# Coco call



## michael dee (Aug 4, 2015)

Finished up a cocobolo call tonight , the wood came from @El Guapo . Glass over slate with a wax finish. I have never worked with coco before , this stuff turned like butter and sands very well. I really like the matte finish the wax gives the call especially since all I use is a gloss finish , it is a nice change. Thanks again @El Guapo for helping me out with the wood .

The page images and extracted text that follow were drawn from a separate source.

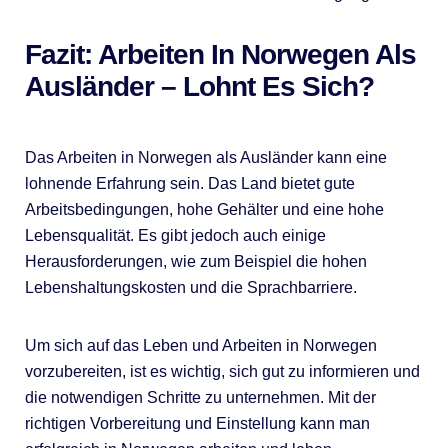
Fazit: Arbeiten In Norwegen Als
Ausländer – Lohnt Es Sich?
Das Arbeiten in Norwegen als Ausländer kann eine
lohnende Erfahrung sein. Das Land bietet gute
Arbeitsbedingungen, hohe Gehälter und eine hohe
Lebensqualität. Es gibt jedoch auch einige
Herausforderungen, wie zum Beispiel die hohen
Lebenshaltungskosten und die Sprachbarriere.
Um sich auf das Leben und Arbeiten in Norwegen
vorzubereiten, ist es wichtig, sich gut zu informieren und
die notwendigen Schritte zu unternehmen. Mit der
richtigen Vorbereitung und Einstellung kann man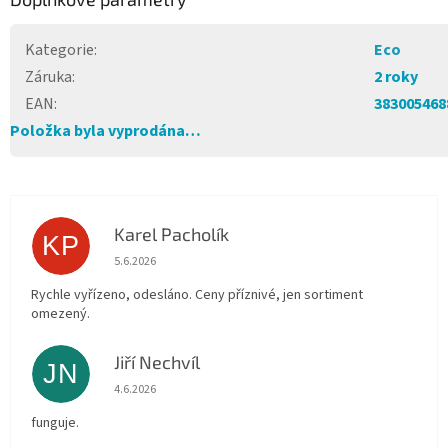
Kategorie
:
Eco
Záruka
:
2 roky
EAN
:
383005468
Položka byla vyprodána…
Karel Pacholík
KP
Hodnocení obchodu je 4 z 5 hvězdiček.
5.6.2026
Rychle vyřízeno, odesláno. Ceny příznivé, jen sortiment
omezený.
Jiří Nechvíl
JN
Hodnocení obchodu je 5 z 5 hvězdiček.
4.6.2026
funguje.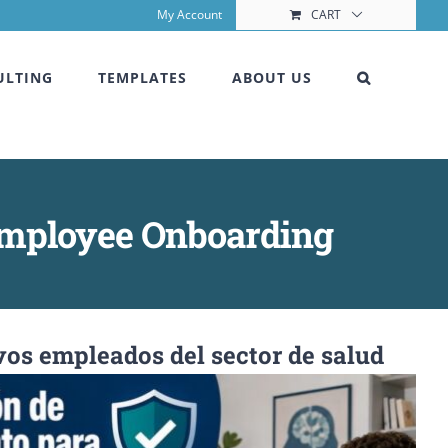
My Account
CART
ULTING
TEMPLATES
ABOUT US
Employee Onboarding
os empleados del sector de salud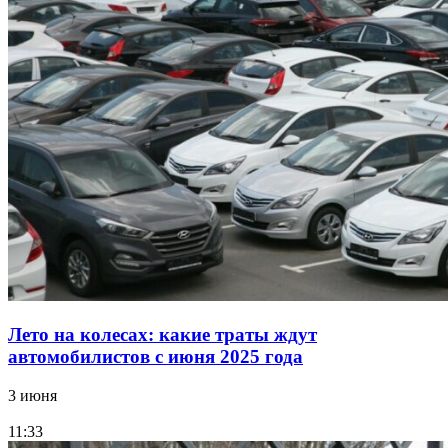
Лето на колесах: какие траты ждут
автомобилистов с июня 2025 года
3 июня
11:33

Reactions: Like 1 | EyeCandy! 7 | Way Cool 2


----------



## El Guapo (Aug 4, 2015)

WOW! That is beautiful! Thank you for posting!

Reactions: Thank You! 1


----------



## manbuckwal (Aug 4, 2015)

Good looking call !

Reactions: Thank You! 1


----------



## Nature Man (Aug 5, 2015)

Stunning wood -- great job! Chuck

Reactions: Thank You! 1


----------



## barry richardson (Aug 5, 2015)

Really nice Mike! I like the contoured surface

Reactions: Thank You! 1


----------



## eaglea1 (Aug 5, 2015)

Very nice job.

Reactions: Thank You! 1


----------



## ironman123 (Aug 5, 2015)

Great looking call.

Reactions: Thank You! 1


----------